Jonathan Fitzgerald, author of Not Your Mother's Morals: How the New Sincerity is Changing Pop Culture for the Better, said on Patrolmag.com that he thinks both Evans and McCracken are only partially right in their approach to beginning to solve the problem.
"In both cases the solution that is proposed is a conversation and they just disagree about who should be doing the listening and who should be doing the talking," wrote Fitzgerald. "But what we really need is not conversation, but action. That is, the way forward for all parties is for Millennials to get involved. Stop making a list of demands and do something."
When young people really get involved in a church, he suggests, they can help change to occur, though it may take time and require them to work with people who hold different opinions.
Anthony Bradley, associate professor of Theology and Ethics at The King's College, states in a blog post that Evans' article focuses on "a narrow subculture of conservative American evangelicals" and not the universal church. It does not address, for example, why millennials are leaving other groups, such as Roman Catholic, Eastern Orthodox, mainline Protestant and broad evangelical churches.
Bradley, who spent more than 20 years in the United Methodist Church (UMC) before joining the Presbyterian Church in America, says everything millennials are looking for in Evans' opinion could be found in mainline denominations like the UMC, yet even the UMC is "hemorrhaging."
"The bottom line is that most American Christian denominations are declining across the board, especially among their millennial attendees, and it would require a fair amount of hubris to attempt to explain the decline across America's 350,000 congregations," wrote Bradley.
After the overwhelming response to her article, Evans took to her blog to offer some further explanation and to show which resources helped drive her to her conclusions.
"I hadn't intended it to be a comprehensive piece on the faith of millennials, just a commentary on how-generally, based on multiple surveys and my own experience, millennials in the U.S. long for change in the Church that goes beyond worship style and marketing," she wrote. "So it's been nice to see the conversation continue as church leaders, researches, and my fellow millennials weigh in."
She pointed to another blog post in which she described "in gross generalizations" how mainline denominations offer nearly everything she says millennials are looking for in a church, though they lack "that evangelical fire-in-the-belly" and intensive Bible study, among other things.
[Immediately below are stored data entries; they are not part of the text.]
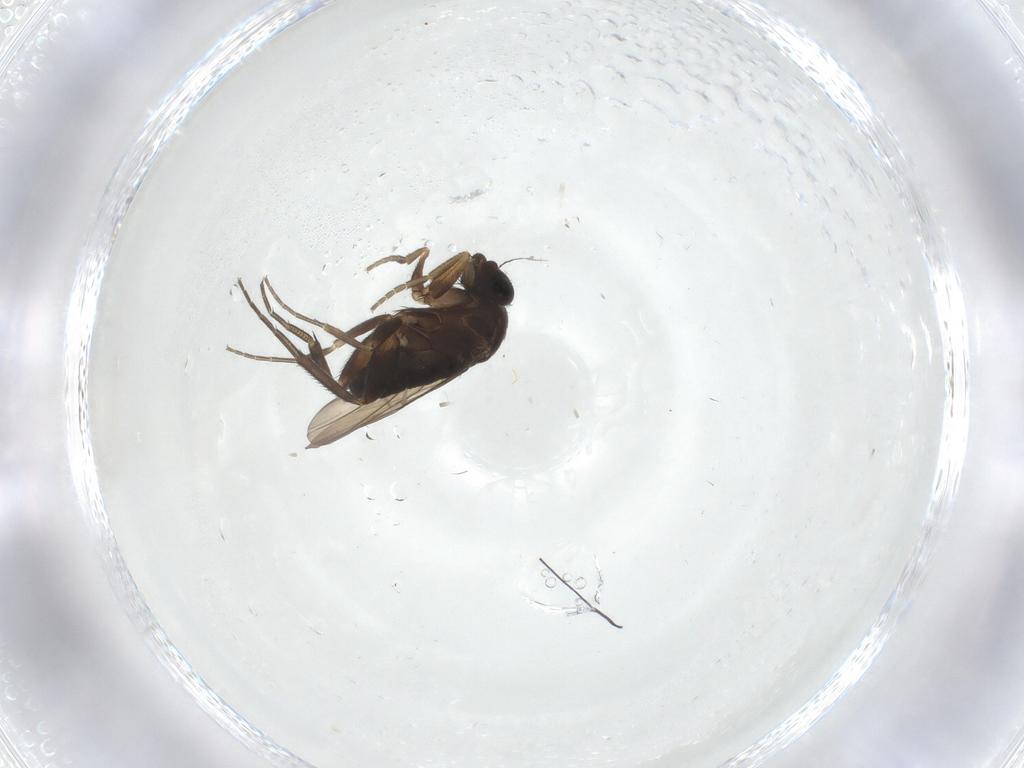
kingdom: Animalia
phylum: Arthropoda
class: Insecta
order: Diptera
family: Phoridae
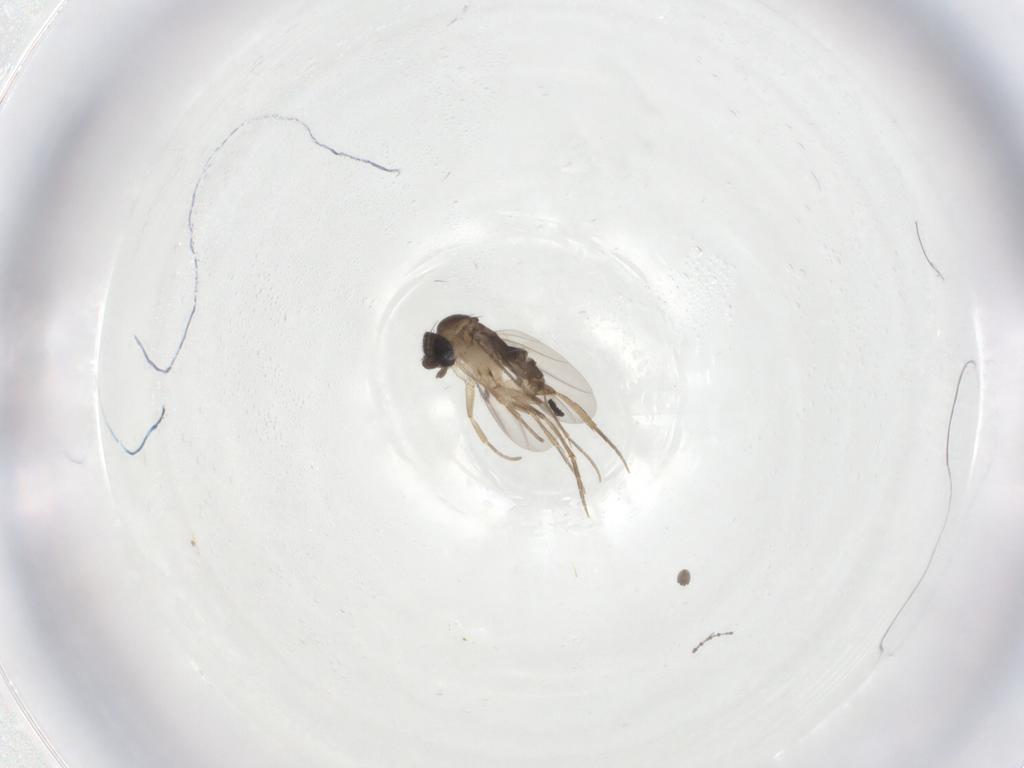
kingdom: Animalia
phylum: Arthropoda
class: Insecta
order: Diptera
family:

Evans also says her goal in the CNN article wasn't to say the church should bend to the whims of millennials, but rather that it should change with them.
"The article wasn't intended to be a list of demands, but rather an expression of desires, a casting of vision and an articulation of my hope for the Church," she wrote. "Obviously, the real work begins when we come together in community to do the hard, daily work of reconciliation, listening, serving, and worshipping in spirit and truth."
According to the Public Religion Research Institute, 21 percent of millennials say they were raised in a religious home but do not currently identify with any religion.
Correction: Monday, August, 5, 2013:
An article published Friday, Aug. 2, 2013 about the debate sparked by Rachel Held Evans' article on "Why Millennials Are Leaving the Church" incorrectly described Anthony Bradley as an associate professor of Theology and Ethics in the Public Service Program at The King's College. Bradley is associate professor of Theology and Ethics at The King's College, but not "in the Public Service Program."